Please Wait
8149
Hadis kitaplarında ve mefatihu’l – cinan adlı dua kitabında zikredilen hadisi şerifi iki açıdan önemli ve ehemmiyeti vardır: Birisi imamet ve velayet diğeri ısmet (masumiyet) cihetidir.
Ehlibeyt’in İmamet ve velayeti bazı şahit ve delilerle hadiste sabit ediliyor. Peygamber (s.a.a.) hadisin kendisinde nakledilmiş o has eylemi ve söylemi ile velayet ve imameti Ehlibeyte has kılıyor. Ehlibeyt hariç hiç kimsenin içinde bulunmadığı evde onları bir aba (cübbe) altında toplaması ve Hz. Ali’nin halifeliğine delalet eden cümleleri sarf etmesi ve en sonda Peygamber (s.a.a.) ile Ehlibeyt arasında var olan derin bağa delalet eden yüklemleri istifade etmesi bunun delilidir. Ehlibeytin (a.s.) ısmetininin ispatlaması itikadi ve kelami kaynak kitaplarında şu aşağıdaki cümleye isnat ediliyor: “Onlardan ricsi (pislik ve kötülük) götür ve onları tertemiz kıl. Dolayısıyla hadiste iki önemli mesele; birisi imamet diğeri ismet var olmaktadır.

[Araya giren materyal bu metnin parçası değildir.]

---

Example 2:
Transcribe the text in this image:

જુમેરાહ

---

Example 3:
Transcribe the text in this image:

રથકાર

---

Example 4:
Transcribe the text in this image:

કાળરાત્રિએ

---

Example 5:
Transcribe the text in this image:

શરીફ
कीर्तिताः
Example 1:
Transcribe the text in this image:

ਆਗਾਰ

Kısa hadisi hakkında çok sayıda detaysız rivayetler varit olmuştur[1]. Hepsinden anlaşılan nokta şu: Peygamber (s.a.a.) Ali’yi, Fatma’yı, Hasan ve Hüseyin’i (s.a.) çağırdı veya kendisi onların yanına vardı bir abayı alıp üzerlerine örttü ve şöyle buyurdu: “Allah’ım! Bunlar benim ailemdir. Rics ve pisliği onlardan uzaklaştır ve bu esnada ahzap 33. Ayeti indi ki şöyle diyor: Ey Peygamberin ehlibeyti! Allah, sizden ancak günah kirini gidermek ve sizi tertemiz yapmak istiyor”.
Ehli sünnetin tanınmış ve meşhur âlimi Hâkim-i Haskani Nişaburi “şevahidut-tenzil”[2] adlı eserinde ve hakeza İbni Tavus[3] bu rivayetleri farklı yollarla farklı ravilerden naklederek bir arada toplamıştır. Ama bizim dikkate aldığımız rivayet “hadisi şerifi kısa”dır ki şeyhi Abbas Kumi “mefatihu’l - cinan” adlı eserinde nakletmiştir. Bu nakil mana açısından önem arz eden iki noktayı içermektedir.
1- İmamet ve velayetin ispati:
Kısa hadisi ilk merhalede imamet ve velayet meselesine işaret ediyor ve bu makamı ehlibeyte has ve münhasır kılıyor.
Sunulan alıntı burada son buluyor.